# GIVEN EXERCISE
Reproduce the stretch of data from its beginning through the line that contains "Gamawa, Bauchi, Nigeria, rotated 103°", word for word, both ends included. Omit the pictures from your answer.

# Saved data entries
※

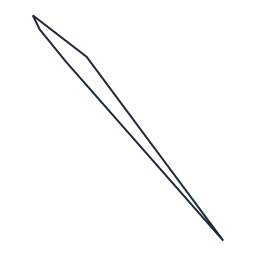 SVG path tracing the border of Manihiki
{"feature_id": "COK-4961", "entity_name": "Manihiki", "entity_type": "state/province", "adm_level": 1, "iso_a3": "COK", "parent_name": "Cook Islands", "parent_adm1": "", "projection": "equal_earth", "projection_center": [-160.98, -10.397], "detail": "fine", "context": "isolated", "style": "outline", "palette": "slate", "viewbox_px": 256, "rotation_deg": 0, "n_neighbors": 0, "source": "natural_earth", "source_scale": "10m", "svg_char_len": 189}
<svg xmlns="http://www.w3.org/2000/svg" viewBox="0 0 256 256"><path d="M66.0,61.8L39.6,29.3L32.8,15.4L86.6,56.8L223.2,240.6L66.0,61.8Z" fill="none" stroke="#1e293b" stroke-width="2"/></svg>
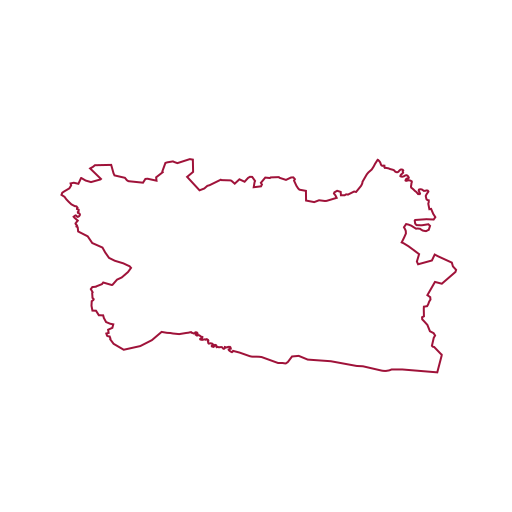 Gamawa, Bauchi, Nigeria, rotated 103°
{"feature_id": "59680162B43637132059207", "entity_name": "Gamawa", "entity_type": "district", "adm_level": 2, "iso_a3": "NGA", "parent_name": "Nigeria", "parent_adm1": "Bauchi", "projection": "equal_earth", "projection_center": [10.6, 12.017], "detail": "fine", "context": "isolated", "style": "outline", "palette": "rose", "viewbox_px": 512, "rotation_deg": 103, "n_neighbors": 0, "source": "geoboundaries", "source_scale": "gbopen_adm2", "svg_char_len": 6076}
<svg xmlns="http://www.w3.org/2000/svg" viewBox="0 0 512 512"><g transform="rotate(103 256 256)"><path d="M353.3,272.2L353.2,271.4L352.6,269.6L352.5,268.8L352.7,268.3L353.6,267.1L353.7,266.8L353.6,266.3L352.7,265.6L351.7,265.8L351.7,263.8L351.2,263.3L350.6,262.0L350.6,261.5L350.4,260.9L350.7,260.4L351.5,259.9L352.0,259.7L352.2,260.0L352.2,260.4L352.7,261.2L353.4,261.6L353.7,261.4L354.3,260.5L354.9,258.8L355.1,257.8L354.4,257.2L353.6,257.0L353.8,250.3L355.0,239.6L355.0,237.9L354.9,237.0L353.5,230.6L353.2,227.8L355.3,210.4L354.3,206.2L354.1,203.2L353.8,202.6L352.1,201.1L345.8,198.3L343.7,191.9L345.3,182.3L341.7,159.4L340.5,133.2L339.4,127.0L339.4,107.5L339.2,105.6L338.7,103.4L337.5,100.5L336.1,98.4L333.6,87.6L328.6,53.2L311.3,52.7L310.3,52.9L309.9,53.8L304.6,61.9L304.6,63.4L303.9,64.4L295.7,64.4L293.2,63.6L291.4,65.4L291.2,65.6L290.2,69.6L284.6,73.5L282.0,77.2L280.3,79.8L278.3,80.4L277.0,78.8L269.5,80.7L267.6,81.0L266.4,78.0L264.5,77.4L261.4,77.0L259.2,76.2L256.9,77.0L255.6,80.2L241.0,75.8L241.2,68.7L226.7,58.1L224.5,57.9L221.8,61.8L218.4,63.7L215.3,78.7L214.4,82.2L220.8,83.6L227.6,96.2L225.2,98.0L217.5,97.5L212.2,109.6L210.4,115.0L210.0,117.1L204.5,115.8L200.4,115.0L197.9,115.7L196.6,116.6L194.7,118.3L191.1,116.9L191.1,114.5L191.5,111.6L193.4,106.2L192.9,104.9L192.7,103.4L192.6,102.2L193.2,100.9L193.7,99.2L193.6,96.4L193.4,95.7L192.3,94.5L191.7,93.6L187.5,93.2L186.3,95.2L188.8,101.4L189.8,106.6L188.6,108.2L185.8,109.3L185.1,109.0L181.8,98.2L180.5,91.1L177.8,90.0L175.2,92.7L170.7,96.0L171.4,97.6L166.3,99.9L164.6,99.8L162.9,100.2L162.9,101.6L162.4,102.6L161.3,103.2L159.6,104.0L158.9,104.1L156.9,103.5L154.5,102.5L154.0,102.8L153.6,103.5L153.8,104.8L154.3,105.5L154.8,107.1L153.9,109.2L153.9,110.4L154.2,111.5L154.7,112.2L155.6,112.2L158.3,110.2L158.9,110.4L159.1,111.2L159.2,112.0L158.7,112.3L158.4,113.1L157.6,114.0L156.9,115.7L155.6,117.8L154.4,120.2L153.5,120.6L152.5,120.7L151.6,120.7L150.4,120.9L148.8,120.8L148.2,121.1L147.8,122.5L147.8,124.0L148.3,125.2L148.8,126.1L149.0,126.7L148.8,127.3L148.2,127.3L147.4,127.1L146.7,126.6L146.4,126.0L146.3,125.5L145.9,125.0L145.4,124.7L144.7,125.2L144.2,125.7L143.7,126.4L143.4,127.4L143.9,128.7L144.9,129.6L145.6,130.8L145.9,131.5L145.9,132.8L145.7,133.3L144.9,133.3L143.9,132.9L142.8,132.0L141.7,131.4L140.8,132.0L140.2,132.0L139.5,131.8L139.0,132.4L138.9,133.4L139.2,134.4L139.9,135.1L141.0,135.8L141.8,136.1L142.3,136.7L142.7,137.4L142.7,138.4L142.4,139.5L141.5,140.6L141.2,141.9L141.1,145.1L140.8,146.5L140.9,149.2L141.2,150.3L140.6,150.9L139.8,151.0L139.1,151.2L139.2,152.1L139.6,152.8L139.7,153.4L139.4,154.2L138.7,154.9L137.5,155.6L136.3,156.6L135.0,158.5L134.9,159.1L139.3,160.7L142.4,161.5L145.7,162.7L149.3,165.3L151.5,166.4L159.6,168.9L161.0,168.8L162.5,169.0L164.2,169.5L171.1,172.9L171.1,174.9L175.5,180.2L175.5,181.1L175.7,182.1L176.9,183.3L177.7,186.9L174.5,187.9L174.2,191.6L176.3,193.9L177.6,194.1L179.0,192.3L181.2,190.5L186.4,199.6L186.9,201.2L187.5,207.1L190.4,211.4L190.7,219.7L181.3,222.0L181.6,228.6L180.7,230.1L178.5,232.4L174.0,235.9L172.4,235.4L171.0,237.3L171.6,239.5L175.1,243.9L174.5,250.7L174.0,251.5L176.1,259.3L176.9,260.0L177.5,264.6L183.6,267.7L185.0,266.3L187.0,266.8L189.5,273.7L184.4,274.0L183.1,273.8L179.8,277.5L180.2,279.7L181.7,281.3L186.2,283.8L185.0,289.4L190.3,293.0L188.2,296.9L188.1,298.0L189.8,306.6L189.6,307.5L197.4,317.1L198.6,319.2L201.9,321.6L204.7,325.8L194.4,340.9L188.2,336.2L176.3,339.2L176.5,342.3L183.2,353.5L182.8,356.9L182.5,358.2L184.7,363.5L185.7,365.2L194.7,366.3L195.3,365.7L201.8,371.0L205.0,369.9L205.1,379.1L205.8,381.1L210.0,382.6L211.8,397.2L211.2,398.9L209.3,401.3L209.3,412.0L207.5,413.4L199.8,417.6L203.8,433.4L205.8,434.9L208.0,437.3L215.8,424.4L216.4,424.8L221.1,433.4L220.8,439.0L219.3,443.8L219.4,444.0L225.6,445.3L225.6,450.0L227.0,453.0L228.8,452.0L232.1,453.1L236.0,457.2L237.9,459.0L240.2,459.3L241.4,455.9L243.4,453.6L245.2,450.9L247.2,447.5L248.2,443.7L248.0,442.8L248.1,442.0L249.1,440.8L249.9,441.1L250.5,441.0L250.7,439.9L250.8,439.2L252.2,438.9L253.2,439.5L254.0,439.2L254.0,438.4L254.5,437.4L255.5,436.8L257.0,437.3L258.0,438.4L257.9,439.2L257.2,440.0L257.0,440.9L257.6,441.6L258.8,442.5L259.6,441.4L261.6,437.6L262.1,437.8L263.0,438.4L264.0,438.7L264.8,439.2L265.8,438.6L266.0,437.9L266.7,437.2L267.7,437.5L268.1,436.2L272.1,434.8L274.7,424.4L280.2,418.5L282.3,407.5L286.4,403.8L290.9,398.8L292.4,392.5L293.0,383.6L293.9,379.5L294.4,376.9L295.7,375.1L300.4,377.1L307.1,382.0L310.3,386.1L316.4,389.4L316.7,390.1L316.2,398.9L318.1,399.8L321.6,404.9L321.9,405.0L323.1,408.5L325.4,409.5L328.1,407.0L328.9,407.3L333.6,405.9L334.4,404.6L334.9,404.4L335.6,404.7L337.0,405.9L341.5,405.1L346.0,403.1L345.3,399.6L349.1,395.8L348.2,391.6L350.0,390.6L350.5,390.4L354.1,387.2L354.8,382.9L354.7,379.7L358.3,379.8L361.1,383.5L364.1,382.3L365.2,384.4L367.2,383.2L367.5,381.9L367.3,380.5L369.1,379.3L369.8,379.4L370.3,378.9L373.6,375.0L377.1,363.8L369.8,348.5L361.4,338.5L351.2,330.9L350.9,325.5L350.3,322.1L350.2,319.5L349.4,313.3L346.7,306.7L345.9,304.5L345.1,303.0L344.8,302.1L345.3,301.6L345.2,300.4L345.5,299.6L345.5,299.1L345.1,298.2L344.6,298.2L344.1,298.0L343.9,297.7L343.8,296.7L343.9,296.3L344.3,296.0L344.5,295.6L345.1,295.7L345.4,295.9L345.4,296.3L345.5,296.7L346.3,296.9L346.8,295.8L346.7,295.3L346.0,294.2L346.0,293.8L346.3,292.7L346.9,291.5L347.0,291.1L346.9,290.5L347.0,290.0L347.4,290.0L347.7,290.2L348.1,290.1L348.5,290.4L349.0,291.3L349.3,291.7L349.8,291.6L349.9,291.3L349.9,290.9L349.8,290.4L349.9,289.7L348.9,287.6L348.7,287.0L348.9,286.4L348.3,285.8L348.1,285.4L348.1,285.1L348.7,284.5L348.5,284.1L348.6,283.8L349.4,283.3L349.8,283.4L349.9,283.6L350.2,283.6L351.2,283.0L351.7,282.8L351.9,282.5L352.0,282.2L351.9,282.0L351.3,280.9L351.2,279.2L351.3,278.9L351.7,278.7L352.0,277.1L352.8,277.1L353.1,278.0L353.2,278.7L353.4,278.9L353.7,278.9L353.9,278.8L354.0,278.6L354.1,278.4L354.0,278.1L354.2,277.1L353.9,276.7L353.4,276.6L353.2,276.3L352.6,275.7L351.8,275.4L351.8,275.2L352.0,274.7L352.8,274.1L353.5,274.0L353.7,273.8L353.2,272.9L353.2,272.5L353.3,272.2Z" fill="none" stroke="#9f1239" stroke-width="2"/></g></svg>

※

# RESPONSE TO THE EXERCISE
 SVG path tracing the border of Manihiki
{"feature_id": "COK-4961", "entity_name": "Manihiki", "entity_type": "state/province", "adm_level": 1, "iso_a3": "COK", "parent_name": "Cook Islands", "parent_adm1": "", "projection": "equal_earth", "projection_center": [-160.98, -10.397], "detail": "fine", "context": "isolated", "style": "outline", "palette": "slate", "viewbox_px": 256, "rotation_deg": 0, "n_neighbors": 0, "source": "natural_earth", "source_scale": "10m", "svg_char_len": 189}
<svg xmlns="http://www.w3.org/2000/svg" viewBox="0 0 256 256"><path d="M66.0,61.8L39.6,29.3L32.8,15.4L86.6,56.8L223.2,240.6L66.0,61.8Z" fill="none" stroke="#1e293b" stroke-width="2"/></svg>
 Gamawa, Bauchi, Nigeria, rotated 103°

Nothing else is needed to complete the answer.